First of all, let’s define what a facilitator is in the context of PDRI:
“A facilitator is someone who contributes structure and process to interactions so groups are able to function effectively and make high-quality decisions. This person focuses more on how the team uses PDRI than on the content or subject.”
Selecting a PDRI Facilitator
Having a good facilitator is key to achieving success and growing your implementation of PDRI into a strategic part of your project process.
Below is some guidance on things to consider when choosing a facilitator, regardless of whether they are an internal team member, or a third party consultant.
One of the key things to consider is that a PDRI facilitator is the project manager for the PDRI process. They have a strict time limit to get through a lot of information. If the PDRI session takes more than 4 hours, the PDRI facilitator you’ve chosen is probably not a good fit for the role.
The facilitator must be unbiased. It is a bad idea to have a project manager facilitate a PDRI session for their own project.
The facilitator must have an understanding of the PDRI elements and be able to explain the elements to participants. CII research teams created the PDRI elements to be generic in order to apply to a wide range of projects – this is both a blessing and a curse. While it makes PDRI widely applicable to many different project types, it can result in confusion for participants as the words used in the element descriptions may not be representative of the company vernacular. As more PDRI sessions are done it is wise to work with the project team leaders to make the element descriptions more fit for purpose. This is often an iterative process with a goal to match the specific PDRI deliverables to the organization or business unit.
The facilitator should be well experienced in capital projects in order to achieve buy-in from the group and keep the participants engaged. They don’t need to be subject matter experts for the specific project, but they do need to have a good understanding of capital projects and of the PDRI process. As a rule of thumb, a little gray hair is probably a better choice than an ambitious but fresh faced co-op student. (see images below as examples of a good choice for a facilitator and a less good choice for a facilitator):
If there is someone on your team who has run risk reviews in the past, they would probably be a good choice as a facilitator.
The facilitators Job
As mentioned above, the facilitator is the Project Manager for the PDRI session. He or she has a specific project with very definite time constraints.
A good facilitator will:
- Keep things moving. You have up to 70 elements to get through in 4 hours. This works out to less than 4 minutes per element, so it is necessary to keep the assessment session moving.
- Be neutral and be able to disassociate from the results.
- Keep personalities out of the discussion and keep things focused on the project
- Find consensus within the room and be conservative in the assessment when necessary
- Ask questions, read body language and understand when further prodding is necessary to unbury the truth
- Be a good listener. As the saying goes, it’s better to be interested than to be interesting.
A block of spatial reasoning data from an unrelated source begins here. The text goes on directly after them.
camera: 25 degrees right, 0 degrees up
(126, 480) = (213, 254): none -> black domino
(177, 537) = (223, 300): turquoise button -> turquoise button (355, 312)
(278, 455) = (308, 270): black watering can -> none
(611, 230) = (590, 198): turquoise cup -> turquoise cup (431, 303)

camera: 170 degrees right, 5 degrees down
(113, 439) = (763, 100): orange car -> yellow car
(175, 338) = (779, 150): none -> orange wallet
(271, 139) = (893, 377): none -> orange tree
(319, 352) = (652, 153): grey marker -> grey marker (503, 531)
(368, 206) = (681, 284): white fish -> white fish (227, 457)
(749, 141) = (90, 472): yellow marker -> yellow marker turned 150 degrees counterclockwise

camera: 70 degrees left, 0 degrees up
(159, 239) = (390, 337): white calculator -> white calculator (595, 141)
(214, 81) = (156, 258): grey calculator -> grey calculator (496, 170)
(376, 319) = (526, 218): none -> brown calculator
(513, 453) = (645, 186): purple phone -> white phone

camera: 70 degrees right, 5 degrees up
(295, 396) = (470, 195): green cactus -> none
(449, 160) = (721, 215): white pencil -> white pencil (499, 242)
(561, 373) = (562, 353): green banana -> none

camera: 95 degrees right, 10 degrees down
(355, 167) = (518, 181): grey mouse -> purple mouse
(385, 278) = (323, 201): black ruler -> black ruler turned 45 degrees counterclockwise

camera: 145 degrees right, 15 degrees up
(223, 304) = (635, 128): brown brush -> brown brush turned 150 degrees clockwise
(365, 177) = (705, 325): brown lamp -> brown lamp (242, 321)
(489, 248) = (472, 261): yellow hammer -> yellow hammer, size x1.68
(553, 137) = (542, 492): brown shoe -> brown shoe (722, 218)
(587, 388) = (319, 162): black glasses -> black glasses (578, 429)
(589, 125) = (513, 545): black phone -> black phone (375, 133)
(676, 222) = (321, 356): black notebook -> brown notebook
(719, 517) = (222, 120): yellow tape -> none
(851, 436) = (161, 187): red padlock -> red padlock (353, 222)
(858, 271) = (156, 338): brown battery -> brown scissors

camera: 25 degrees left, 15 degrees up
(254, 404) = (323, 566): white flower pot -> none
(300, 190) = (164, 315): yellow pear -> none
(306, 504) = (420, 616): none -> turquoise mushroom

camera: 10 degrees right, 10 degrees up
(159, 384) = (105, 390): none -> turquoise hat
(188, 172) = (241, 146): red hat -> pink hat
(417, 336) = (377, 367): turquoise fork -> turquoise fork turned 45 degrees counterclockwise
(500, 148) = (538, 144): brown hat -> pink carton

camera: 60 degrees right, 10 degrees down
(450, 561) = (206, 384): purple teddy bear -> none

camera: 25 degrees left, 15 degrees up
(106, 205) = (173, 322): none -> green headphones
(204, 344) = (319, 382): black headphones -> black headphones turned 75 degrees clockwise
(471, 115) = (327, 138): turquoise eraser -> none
- Arrive to the session with plenty of time to look after all logistical issues – there’s nothing worse than having everyone sit around twiddling their thumbs as you struggle through technical issues.
- Understand and be able to illustrate to the session participants that the PDRI score is simply a data point. The greatest value of PDRI comes from identifying the gaps, putting together the action list, and aligning all the stakeholders.
Things to remember:
- The PDRI session is not a time for solving problems, it is a time to identify problems and gaps
- PDRI is not an audit of the project team – it is a process to see where the project is at, at a given point in time with a goal of identifying gaps, and providing transparency in order to take appropriate action to mitigate risk
- The facilitator is not there to solve problems or find information that the project team needs – he or she is there to run the PDRI process
Using the PDRI methodology will help your project teams improve scope definition, become better aligned, and provide transparency on identified gaps. This helps to equip all project stakeholders to better mitigate risks identified in PDRI reviews, predict potential issues, and prevent costly problems down the road. Having a good facilitator or facilitators will ensure the process is adopted and grows across your organization.